The last three symphonies show Schulhoff attempting to refine still further the Socialist Realist ideal. The symphonies are, in that sense, of a kind; their texture can be suffocatingly intense and they are single-minded in their adherence to their models. The Fourth was inspired by the Spanish Civil War and set Lysohorsky's contemporary poem, 'Dying in Madrid', for solo baritone, a role taken here by the experienced Roman Janal. The opening insistent disquieting march - the whole first movement lasting less than four minutes - is a device Schulhoff was to return to again. The hamstrung moderato - with a four-note theme insistently examined and harmonised - leads to an andante which steadfastly refuses the consolation of lyricism and which bears out Schulhoff's own words on the subject. Glowering brass begin the finale, with trombones and trumpets never quite ideally balanced with the strings in this recording, ending with a somewhat indeterminate six-note figure.

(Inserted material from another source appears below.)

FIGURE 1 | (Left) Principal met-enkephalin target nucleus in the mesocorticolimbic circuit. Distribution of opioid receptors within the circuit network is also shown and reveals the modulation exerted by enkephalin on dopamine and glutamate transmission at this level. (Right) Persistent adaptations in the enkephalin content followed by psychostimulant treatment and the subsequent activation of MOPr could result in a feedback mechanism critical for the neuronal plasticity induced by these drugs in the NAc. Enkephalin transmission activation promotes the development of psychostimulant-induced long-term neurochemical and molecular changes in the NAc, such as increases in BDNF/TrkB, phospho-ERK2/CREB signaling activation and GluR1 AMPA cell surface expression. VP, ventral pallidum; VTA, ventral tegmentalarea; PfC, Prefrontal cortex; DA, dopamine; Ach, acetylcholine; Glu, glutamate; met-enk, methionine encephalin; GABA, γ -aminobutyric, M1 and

The Fifth Symphony was completed in 1939. As with all the last four symphonies it was only performed posthumously. With no chance of a performance in occupied Czechoslovakia Schulhoff strips down his material yet further. A first movement single theme is pushed to a climax, constantly repeated. A slow movement strangely reminiscent of Bliss' orchestral writing for strings at about this time leads to a driving, passionate scherzo and a finale of monumental variation form. A fugal section - in heavy boots - gathers itself in momentum and exploits subtle gradations to maximum effect. The last completed symphony, the Sixth, the "Freedom Symphony" was orchestrated in 1941. Here, finally, Schulhoff's many technical devices are allied to his transcendental belief in Beethoven and in his ultimate belief in liberty. Similar procedures are adhered to in the introduction - the familiar drum tattoos, brass motifs, four-note themes, fanfares, processionals. The polyphonic funeral march adagio never congeals into orchestral self-pity. Indeed it is one of the virtues of his now refined aesthetic that Schulhoff can maintain a harmonically elaborate movement allied to uplifting thematic material. The folk tinged third movement - a wispy light dance - is an affecting reminiscence of Schulhoff's past. Meanwhile the orchestra introduces the Choral finale and the chorus take up Adalbert von Chamisso's poem Slaves in an indomitable conclusion to the work.

This cycle of the symphonies is part of the complete Supraphon Schulhoff edition. It is entirely worthy of the undertaking. The Prague Radio Symphony Orchestra plays with technical excellence and security. The strings are appropriately lean, the brass magnificent; all sections of the orchestra respond to Schulhoff's insistent demands with great skill. Vladimir Valek conducts with superb control; some small matters of balance aside, and the lack of texts, this is an invaluable series of discs that reveal Schulhoff's struggles to accommodate belief with form and that shows his final triumph in the face of adversity, a triumph here shared by orchestra and conductor and by Supraphon itself.